Tony Douglas, CEO of the Etihad Group, has cast doubt over whether the Airbus A380 will return to the skies for the Aub Dhabi-based carrier. The airline’s fleet has spent the past year grounded due to the pandemic.

Thanks to the Dubai-based airline Emirates, the giant Airbus A380 remains a common sight in the skies above the United Arab Emirates. With the airline still set to receive five new A380s, it isn’t going anywhere soon. However, the variety could soon drop if Etihad decides not to resume A380s flights. With every day that passes, the chances of the golden A380s returning look slimmer.

So what’s the latest on the Airbus A380?

It seems as though the Airbus A380’s remaining days in Etihad’s gold livery are numbered. According to local UAE publication The National, Etihad’s CEO, Tony Douglas said,

“We have now taken the strategic decision to park the A380s, I’m sure it’s very likely that we won’t see them operating with Etihad again.”

Etihad has a fleet of ten Airbus A380s. However, since the fleet was grounded, two-fifths have been relocated to Tarbes in France for long-term storage. While many planes are stored at the Tarmac Aerospace site, the company does have the facilities to scrap A380s. There is, however, no indication that any A380s from the airline are yet to be discarded.

No huge surprise

Douglas’s comments shouldn’t come as a huge surprise. We already knew that there was a fair chance the aircraft may not return following a previous podcast episode released by the airline. Etihad would not be alone if it didn’t reactivate the A380. While Air France remains the only aircraft to have scrapped its entire fleet, some other airlines look to be following.
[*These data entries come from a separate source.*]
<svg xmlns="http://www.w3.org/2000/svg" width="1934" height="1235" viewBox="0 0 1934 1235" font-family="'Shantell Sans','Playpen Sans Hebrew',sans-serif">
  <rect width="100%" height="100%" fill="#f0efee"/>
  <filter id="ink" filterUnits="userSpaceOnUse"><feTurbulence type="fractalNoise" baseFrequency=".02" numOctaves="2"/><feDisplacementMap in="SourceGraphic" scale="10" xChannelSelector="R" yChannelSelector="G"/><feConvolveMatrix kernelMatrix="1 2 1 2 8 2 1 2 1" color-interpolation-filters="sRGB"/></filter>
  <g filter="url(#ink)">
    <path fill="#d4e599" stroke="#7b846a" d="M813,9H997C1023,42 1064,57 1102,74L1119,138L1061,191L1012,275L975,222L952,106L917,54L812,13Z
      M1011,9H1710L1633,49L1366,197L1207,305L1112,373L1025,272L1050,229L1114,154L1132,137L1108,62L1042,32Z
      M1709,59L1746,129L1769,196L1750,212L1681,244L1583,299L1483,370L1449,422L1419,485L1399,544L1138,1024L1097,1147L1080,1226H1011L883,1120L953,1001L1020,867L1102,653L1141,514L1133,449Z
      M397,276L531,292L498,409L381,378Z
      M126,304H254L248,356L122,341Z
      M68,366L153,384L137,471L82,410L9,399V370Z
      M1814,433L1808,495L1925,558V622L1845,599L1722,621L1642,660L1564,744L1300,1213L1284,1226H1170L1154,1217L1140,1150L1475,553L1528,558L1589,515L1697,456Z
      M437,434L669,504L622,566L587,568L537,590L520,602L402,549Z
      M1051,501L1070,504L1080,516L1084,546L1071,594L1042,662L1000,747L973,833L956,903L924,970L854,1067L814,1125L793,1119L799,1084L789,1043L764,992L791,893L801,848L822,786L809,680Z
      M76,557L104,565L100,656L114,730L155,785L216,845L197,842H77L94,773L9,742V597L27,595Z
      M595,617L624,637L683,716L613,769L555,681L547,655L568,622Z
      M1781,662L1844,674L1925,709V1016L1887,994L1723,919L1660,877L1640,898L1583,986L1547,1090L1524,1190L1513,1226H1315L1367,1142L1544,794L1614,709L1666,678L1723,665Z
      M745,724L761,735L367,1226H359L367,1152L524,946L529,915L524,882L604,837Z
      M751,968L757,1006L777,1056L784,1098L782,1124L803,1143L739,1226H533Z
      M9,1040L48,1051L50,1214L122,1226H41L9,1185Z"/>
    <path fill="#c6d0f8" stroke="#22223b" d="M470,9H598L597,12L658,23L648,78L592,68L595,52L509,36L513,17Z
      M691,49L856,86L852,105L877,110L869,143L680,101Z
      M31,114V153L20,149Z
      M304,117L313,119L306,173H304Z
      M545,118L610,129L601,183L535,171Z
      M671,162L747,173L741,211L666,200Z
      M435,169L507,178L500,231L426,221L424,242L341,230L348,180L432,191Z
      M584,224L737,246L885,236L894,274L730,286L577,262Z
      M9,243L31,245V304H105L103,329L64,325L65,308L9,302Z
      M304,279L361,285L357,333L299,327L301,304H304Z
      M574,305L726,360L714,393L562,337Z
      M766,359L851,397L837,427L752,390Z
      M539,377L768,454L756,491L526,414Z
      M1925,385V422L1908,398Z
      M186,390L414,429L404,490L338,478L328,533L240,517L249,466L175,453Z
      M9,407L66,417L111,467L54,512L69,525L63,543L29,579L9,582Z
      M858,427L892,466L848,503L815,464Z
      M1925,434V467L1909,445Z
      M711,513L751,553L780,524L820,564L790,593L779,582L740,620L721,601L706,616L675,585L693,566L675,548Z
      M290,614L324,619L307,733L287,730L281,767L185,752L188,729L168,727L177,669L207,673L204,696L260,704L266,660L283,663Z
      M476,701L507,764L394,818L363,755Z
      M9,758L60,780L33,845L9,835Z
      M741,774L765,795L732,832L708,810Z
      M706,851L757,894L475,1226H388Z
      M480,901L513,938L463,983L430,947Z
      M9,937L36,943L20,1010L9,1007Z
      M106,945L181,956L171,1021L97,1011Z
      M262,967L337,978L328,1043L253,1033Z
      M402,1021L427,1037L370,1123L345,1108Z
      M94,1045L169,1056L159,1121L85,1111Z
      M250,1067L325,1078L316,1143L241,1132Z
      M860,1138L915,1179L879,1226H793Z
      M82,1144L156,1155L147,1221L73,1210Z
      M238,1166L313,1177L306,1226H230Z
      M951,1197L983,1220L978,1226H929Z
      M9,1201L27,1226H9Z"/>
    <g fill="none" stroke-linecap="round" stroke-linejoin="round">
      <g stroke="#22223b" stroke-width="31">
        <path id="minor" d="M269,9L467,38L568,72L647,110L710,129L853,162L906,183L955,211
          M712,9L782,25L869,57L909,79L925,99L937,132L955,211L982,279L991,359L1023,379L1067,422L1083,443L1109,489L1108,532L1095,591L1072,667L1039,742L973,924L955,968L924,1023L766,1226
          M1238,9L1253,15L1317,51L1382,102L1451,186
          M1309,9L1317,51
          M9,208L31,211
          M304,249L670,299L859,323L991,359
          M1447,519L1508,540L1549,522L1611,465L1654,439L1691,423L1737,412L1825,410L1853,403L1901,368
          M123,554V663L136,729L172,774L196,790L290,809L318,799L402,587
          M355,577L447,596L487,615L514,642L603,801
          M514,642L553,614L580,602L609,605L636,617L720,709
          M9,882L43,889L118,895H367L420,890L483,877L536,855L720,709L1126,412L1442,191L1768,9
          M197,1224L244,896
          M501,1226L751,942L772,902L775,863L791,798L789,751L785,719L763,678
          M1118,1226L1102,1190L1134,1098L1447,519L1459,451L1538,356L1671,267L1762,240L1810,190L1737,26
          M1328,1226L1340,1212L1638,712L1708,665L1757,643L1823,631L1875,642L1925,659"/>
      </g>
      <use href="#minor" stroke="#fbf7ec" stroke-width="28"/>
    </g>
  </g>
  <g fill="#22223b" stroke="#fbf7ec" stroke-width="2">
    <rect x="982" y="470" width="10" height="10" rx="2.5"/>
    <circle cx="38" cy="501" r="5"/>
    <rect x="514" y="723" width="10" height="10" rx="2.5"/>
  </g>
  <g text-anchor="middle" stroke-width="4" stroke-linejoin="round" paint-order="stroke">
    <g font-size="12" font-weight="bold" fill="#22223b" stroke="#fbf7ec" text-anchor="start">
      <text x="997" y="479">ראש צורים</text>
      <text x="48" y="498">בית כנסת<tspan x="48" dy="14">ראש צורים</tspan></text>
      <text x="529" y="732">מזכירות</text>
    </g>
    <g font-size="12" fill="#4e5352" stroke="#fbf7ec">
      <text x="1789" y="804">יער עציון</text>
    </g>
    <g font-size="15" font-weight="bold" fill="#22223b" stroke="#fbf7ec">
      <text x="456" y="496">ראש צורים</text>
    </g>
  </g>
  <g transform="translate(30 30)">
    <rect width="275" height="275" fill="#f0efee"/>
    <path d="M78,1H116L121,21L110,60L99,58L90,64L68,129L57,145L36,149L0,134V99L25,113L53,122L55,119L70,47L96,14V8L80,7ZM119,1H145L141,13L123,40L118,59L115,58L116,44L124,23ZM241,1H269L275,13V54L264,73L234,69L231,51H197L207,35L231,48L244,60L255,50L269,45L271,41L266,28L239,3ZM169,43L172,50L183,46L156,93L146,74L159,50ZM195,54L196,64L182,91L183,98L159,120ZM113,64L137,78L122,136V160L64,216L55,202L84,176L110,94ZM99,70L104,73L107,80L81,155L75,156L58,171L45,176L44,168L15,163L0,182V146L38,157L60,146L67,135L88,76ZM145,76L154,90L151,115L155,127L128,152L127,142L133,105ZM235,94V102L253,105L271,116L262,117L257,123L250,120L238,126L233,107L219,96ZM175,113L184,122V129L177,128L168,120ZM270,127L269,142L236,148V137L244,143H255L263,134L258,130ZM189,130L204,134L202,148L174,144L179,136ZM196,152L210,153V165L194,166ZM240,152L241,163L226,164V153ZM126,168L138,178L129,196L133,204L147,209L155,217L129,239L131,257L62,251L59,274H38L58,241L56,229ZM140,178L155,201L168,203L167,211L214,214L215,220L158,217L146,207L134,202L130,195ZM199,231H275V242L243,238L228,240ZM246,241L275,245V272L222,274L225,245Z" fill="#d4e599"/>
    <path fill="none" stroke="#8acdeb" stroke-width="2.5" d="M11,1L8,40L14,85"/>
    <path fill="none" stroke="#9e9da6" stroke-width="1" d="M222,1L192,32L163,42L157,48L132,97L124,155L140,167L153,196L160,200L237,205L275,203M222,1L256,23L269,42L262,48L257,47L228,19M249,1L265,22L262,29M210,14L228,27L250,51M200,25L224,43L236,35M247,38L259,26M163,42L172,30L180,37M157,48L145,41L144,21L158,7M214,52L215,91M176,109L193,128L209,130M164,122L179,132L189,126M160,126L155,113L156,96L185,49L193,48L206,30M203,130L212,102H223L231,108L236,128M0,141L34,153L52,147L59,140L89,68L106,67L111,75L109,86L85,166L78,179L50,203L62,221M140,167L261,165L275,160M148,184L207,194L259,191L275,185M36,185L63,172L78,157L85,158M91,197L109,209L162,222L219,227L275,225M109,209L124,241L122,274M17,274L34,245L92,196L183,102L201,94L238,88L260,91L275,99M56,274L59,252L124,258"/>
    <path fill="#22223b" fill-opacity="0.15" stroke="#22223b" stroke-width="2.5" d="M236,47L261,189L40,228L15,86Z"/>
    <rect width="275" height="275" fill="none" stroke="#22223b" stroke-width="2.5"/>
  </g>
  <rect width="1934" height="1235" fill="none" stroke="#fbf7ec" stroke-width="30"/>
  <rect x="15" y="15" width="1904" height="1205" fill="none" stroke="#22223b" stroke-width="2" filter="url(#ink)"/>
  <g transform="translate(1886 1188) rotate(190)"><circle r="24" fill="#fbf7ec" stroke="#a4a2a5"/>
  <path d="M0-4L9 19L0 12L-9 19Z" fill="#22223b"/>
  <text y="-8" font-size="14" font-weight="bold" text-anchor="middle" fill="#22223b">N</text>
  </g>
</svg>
Indeed, just last week, Simple Flying reported that it looks increasingly unlikely that any of Lufthansa’s A380s will return. Even some of those that are retaining the aircraft have decreased their fleets. Singapore Airlines has been reasonably clear that it intends to resume flights with the Airbus A380. However, only a dozen aircraft will return, with the airline announcing last year that it will scrap the remainder.
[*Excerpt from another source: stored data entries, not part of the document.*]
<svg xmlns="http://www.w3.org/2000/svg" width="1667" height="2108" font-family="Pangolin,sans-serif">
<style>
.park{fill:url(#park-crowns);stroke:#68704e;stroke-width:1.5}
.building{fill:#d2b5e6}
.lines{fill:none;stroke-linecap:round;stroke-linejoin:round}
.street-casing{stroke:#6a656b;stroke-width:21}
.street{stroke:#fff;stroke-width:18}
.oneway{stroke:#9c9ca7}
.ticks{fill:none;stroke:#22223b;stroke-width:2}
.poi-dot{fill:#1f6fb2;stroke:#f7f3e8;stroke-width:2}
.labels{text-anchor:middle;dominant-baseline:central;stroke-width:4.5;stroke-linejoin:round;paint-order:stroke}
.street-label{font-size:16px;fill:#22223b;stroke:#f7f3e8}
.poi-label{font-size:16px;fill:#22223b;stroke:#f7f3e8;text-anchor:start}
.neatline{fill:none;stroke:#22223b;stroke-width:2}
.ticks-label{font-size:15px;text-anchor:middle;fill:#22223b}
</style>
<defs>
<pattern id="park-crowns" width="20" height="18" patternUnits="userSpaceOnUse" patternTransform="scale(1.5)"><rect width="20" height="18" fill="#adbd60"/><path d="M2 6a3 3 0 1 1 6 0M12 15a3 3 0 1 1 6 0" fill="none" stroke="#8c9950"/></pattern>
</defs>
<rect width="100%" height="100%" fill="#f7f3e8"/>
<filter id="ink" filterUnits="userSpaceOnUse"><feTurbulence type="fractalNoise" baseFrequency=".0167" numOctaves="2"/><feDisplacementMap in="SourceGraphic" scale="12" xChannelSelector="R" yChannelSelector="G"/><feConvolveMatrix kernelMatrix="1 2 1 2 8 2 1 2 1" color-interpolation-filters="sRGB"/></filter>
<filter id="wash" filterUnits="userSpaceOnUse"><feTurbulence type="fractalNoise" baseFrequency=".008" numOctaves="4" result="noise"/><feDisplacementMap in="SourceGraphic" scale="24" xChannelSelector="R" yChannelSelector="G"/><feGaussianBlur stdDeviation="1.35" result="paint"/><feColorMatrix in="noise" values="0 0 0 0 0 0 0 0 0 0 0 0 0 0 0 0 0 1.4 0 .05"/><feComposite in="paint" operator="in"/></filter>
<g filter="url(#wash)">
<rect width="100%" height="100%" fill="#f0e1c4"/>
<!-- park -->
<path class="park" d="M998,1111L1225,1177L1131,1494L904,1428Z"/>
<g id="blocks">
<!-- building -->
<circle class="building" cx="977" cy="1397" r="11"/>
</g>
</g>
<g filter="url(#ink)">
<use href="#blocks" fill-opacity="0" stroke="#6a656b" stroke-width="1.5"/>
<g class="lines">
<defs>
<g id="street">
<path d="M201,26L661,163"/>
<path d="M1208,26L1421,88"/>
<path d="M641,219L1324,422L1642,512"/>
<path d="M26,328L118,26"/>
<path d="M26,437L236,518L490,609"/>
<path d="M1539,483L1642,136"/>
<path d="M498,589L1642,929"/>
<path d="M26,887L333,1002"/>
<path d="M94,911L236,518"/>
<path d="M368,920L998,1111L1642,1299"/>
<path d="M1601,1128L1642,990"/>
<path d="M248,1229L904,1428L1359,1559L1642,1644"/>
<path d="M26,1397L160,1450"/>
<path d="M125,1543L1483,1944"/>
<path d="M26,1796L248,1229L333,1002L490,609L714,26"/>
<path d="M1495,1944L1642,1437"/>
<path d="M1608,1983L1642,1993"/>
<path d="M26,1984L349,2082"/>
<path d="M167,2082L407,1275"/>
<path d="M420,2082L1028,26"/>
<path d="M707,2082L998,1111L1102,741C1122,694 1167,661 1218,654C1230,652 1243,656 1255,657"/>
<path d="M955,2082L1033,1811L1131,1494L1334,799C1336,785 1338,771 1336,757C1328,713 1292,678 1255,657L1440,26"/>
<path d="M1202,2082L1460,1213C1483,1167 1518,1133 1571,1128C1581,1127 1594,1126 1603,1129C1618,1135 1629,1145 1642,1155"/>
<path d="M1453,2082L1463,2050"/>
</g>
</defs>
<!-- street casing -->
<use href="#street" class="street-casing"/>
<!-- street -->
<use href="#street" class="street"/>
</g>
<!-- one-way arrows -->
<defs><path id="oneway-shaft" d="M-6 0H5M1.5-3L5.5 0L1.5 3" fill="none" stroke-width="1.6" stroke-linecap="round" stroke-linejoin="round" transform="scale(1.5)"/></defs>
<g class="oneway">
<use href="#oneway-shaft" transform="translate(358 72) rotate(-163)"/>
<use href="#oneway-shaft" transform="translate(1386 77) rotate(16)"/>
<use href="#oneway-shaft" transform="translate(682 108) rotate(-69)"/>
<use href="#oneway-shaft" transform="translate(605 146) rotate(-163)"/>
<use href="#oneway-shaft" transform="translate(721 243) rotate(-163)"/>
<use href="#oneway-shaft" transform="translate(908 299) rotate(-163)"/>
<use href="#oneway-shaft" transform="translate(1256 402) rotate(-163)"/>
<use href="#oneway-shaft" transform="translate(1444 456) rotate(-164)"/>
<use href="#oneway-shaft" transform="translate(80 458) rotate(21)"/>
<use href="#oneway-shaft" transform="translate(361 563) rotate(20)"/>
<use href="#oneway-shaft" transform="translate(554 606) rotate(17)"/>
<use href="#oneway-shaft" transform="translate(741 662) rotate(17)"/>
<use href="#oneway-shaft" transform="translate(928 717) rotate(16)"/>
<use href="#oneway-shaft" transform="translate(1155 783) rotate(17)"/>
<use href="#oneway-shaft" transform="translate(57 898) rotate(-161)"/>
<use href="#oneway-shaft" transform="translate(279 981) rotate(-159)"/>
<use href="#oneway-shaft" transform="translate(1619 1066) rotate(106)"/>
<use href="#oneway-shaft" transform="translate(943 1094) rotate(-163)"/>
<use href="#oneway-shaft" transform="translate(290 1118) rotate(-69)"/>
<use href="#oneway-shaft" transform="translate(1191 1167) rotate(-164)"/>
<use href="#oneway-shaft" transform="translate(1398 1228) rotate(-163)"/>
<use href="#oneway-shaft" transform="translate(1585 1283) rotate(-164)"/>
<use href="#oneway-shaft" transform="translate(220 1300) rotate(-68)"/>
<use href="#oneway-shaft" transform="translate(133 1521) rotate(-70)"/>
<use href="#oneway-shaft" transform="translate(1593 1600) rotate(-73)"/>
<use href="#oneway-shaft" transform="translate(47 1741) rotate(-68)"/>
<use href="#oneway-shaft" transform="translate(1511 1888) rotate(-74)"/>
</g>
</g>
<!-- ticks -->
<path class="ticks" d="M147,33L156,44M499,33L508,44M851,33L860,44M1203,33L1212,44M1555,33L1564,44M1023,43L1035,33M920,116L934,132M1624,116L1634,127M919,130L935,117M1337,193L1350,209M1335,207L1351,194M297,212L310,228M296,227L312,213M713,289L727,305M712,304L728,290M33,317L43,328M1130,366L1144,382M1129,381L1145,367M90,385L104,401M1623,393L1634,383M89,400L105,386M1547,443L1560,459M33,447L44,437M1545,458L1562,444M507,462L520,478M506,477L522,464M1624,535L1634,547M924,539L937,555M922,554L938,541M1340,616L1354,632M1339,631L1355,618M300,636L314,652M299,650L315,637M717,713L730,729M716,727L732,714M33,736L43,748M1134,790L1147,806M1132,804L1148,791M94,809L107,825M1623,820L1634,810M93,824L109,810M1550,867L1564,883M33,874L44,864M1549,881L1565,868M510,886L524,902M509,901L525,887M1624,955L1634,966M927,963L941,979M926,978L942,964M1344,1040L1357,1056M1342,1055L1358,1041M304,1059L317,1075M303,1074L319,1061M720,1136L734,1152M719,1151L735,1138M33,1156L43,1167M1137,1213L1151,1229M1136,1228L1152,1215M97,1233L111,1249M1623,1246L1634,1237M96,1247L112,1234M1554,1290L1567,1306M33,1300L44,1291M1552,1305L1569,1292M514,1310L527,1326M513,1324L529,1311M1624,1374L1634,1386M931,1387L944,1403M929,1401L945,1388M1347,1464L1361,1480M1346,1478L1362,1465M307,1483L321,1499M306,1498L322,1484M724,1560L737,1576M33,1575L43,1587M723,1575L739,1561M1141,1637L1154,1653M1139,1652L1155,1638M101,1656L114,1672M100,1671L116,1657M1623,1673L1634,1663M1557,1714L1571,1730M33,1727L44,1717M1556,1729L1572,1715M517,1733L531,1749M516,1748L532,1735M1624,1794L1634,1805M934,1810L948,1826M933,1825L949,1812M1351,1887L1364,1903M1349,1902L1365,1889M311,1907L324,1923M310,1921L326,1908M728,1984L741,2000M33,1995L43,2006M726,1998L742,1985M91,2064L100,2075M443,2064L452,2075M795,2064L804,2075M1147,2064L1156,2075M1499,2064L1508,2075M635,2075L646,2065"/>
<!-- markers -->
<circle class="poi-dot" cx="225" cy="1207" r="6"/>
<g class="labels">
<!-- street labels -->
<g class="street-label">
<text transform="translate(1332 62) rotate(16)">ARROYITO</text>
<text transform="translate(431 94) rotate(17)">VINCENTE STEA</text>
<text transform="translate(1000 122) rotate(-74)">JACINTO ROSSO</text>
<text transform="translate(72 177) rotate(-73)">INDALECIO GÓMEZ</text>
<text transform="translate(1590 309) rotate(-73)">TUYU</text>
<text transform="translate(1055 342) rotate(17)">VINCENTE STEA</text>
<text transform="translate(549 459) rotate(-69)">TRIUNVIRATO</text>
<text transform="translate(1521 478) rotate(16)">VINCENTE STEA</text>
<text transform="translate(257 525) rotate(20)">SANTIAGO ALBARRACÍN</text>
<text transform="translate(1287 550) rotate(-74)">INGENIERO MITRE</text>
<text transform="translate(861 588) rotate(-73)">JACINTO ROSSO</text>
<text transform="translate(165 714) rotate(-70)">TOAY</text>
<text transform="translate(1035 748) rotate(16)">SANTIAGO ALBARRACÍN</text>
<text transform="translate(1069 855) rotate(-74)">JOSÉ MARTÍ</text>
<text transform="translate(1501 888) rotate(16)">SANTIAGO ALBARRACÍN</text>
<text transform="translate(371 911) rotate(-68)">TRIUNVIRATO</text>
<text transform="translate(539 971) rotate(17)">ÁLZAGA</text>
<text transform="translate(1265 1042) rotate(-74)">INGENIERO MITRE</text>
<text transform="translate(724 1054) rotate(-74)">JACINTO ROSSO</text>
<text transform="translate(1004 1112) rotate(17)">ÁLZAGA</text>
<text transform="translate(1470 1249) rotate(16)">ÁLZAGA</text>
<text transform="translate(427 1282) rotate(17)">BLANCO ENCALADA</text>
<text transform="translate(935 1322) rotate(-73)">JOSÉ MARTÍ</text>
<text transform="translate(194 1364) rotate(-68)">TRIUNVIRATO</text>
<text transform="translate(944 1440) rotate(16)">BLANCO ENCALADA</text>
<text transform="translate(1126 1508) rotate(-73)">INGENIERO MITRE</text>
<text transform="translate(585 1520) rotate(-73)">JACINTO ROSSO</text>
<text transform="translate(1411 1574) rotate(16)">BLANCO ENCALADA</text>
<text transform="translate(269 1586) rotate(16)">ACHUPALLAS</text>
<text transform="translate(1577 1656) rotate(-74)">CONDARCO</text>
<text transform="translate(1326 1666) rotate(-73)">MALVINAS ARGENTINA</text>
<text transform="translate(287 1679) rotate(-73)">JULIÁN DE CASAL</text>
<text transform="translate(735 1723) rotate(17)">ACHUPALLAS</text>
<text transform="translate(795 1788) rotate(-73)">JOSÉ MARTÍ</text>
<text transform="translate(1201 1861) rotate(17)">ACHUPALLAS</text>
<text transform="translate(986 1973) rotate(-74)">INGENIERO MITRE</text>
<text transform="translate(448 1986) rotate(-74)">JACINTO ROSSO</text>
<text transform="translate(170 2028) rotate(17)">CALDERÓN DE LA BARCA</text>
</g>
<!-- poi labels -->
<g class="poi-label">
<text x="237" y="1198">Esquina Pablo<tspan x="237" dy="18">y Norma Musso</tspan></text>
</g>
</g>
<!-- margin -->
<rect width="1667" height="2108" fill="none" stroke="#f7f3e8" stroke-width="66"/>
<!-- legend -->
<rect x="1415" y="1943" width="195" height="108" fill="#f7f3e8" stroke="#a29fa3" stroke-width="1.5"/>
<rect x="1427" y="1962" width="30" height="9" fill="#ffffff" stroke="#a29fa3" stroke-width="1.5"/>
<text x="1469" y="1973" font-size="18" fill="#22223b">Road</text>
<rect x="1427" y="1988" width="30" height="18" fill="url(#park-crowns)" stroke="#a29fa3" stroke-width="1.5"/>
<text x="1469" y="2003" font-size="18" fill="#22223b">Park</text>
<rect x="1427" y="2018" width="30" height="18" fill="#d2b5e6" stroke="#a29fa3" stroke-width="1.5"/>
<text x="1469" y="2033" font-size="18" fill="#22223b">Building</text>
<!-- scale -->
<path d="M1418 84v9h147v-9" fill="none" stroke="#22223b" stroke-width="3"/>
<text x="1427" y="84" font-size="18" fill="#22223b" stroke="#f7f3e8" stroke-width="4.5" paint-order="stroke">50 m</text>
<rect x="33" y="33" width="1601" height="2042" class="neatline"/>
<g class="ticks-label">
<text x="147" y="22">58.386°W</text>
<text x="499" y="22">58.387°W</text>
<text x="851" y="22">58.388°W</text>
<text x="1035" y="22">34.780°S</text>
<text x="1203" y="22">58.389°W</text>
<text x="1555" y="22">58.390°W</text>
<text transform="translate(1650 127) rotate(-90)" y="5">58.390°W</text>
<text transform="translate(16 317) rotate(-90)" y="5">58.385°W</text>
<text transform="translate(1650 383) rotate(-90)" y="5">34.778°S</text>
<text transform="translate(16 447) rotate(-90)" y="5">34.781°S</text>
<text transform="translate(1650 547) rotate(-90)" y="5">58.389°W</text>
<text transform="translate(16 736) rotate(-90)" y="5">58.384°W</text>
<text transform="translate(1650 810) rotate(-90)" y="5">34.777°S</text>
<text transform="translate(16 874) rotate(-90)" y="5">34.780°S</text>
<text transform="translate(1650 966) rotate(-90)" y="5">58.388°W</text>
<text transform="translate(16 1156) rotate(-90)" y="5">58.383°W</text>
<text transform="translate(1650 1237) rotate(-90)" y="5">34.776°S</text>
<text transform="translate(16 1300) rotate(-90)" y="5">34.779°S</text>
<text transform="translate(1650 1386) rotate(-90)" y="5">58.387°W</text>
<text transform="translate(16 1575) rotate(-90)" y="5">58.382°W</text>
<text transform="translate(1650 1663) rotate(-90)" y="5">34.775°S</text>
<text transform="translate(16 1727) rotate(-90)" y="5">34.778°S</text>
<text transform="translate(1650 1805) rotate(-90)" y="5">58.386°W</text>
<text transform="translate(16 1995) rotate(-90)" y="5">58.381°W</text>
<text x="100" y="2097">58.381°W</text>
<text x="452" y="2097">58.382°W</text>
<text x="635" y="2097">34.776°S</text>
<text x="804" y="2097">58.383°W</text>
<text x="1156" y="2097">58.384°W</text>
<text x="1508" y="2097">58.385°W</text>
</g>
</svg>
Released at the wrong time

Fundamentally, the Airbus A380 seems to have been released at the wrong time. Today, the emphasis with fleets is on cleaner twin jets. Indeed, Air France had already announced the fleet’s impending retirement before the COVID-19 crisis came about. The pandemic simply sped the airline’s process along.

However, it’s not all bad news. Given that Emirates won’t take its last A380 until next year, it is currently looking to fly the type into the mid-2030s.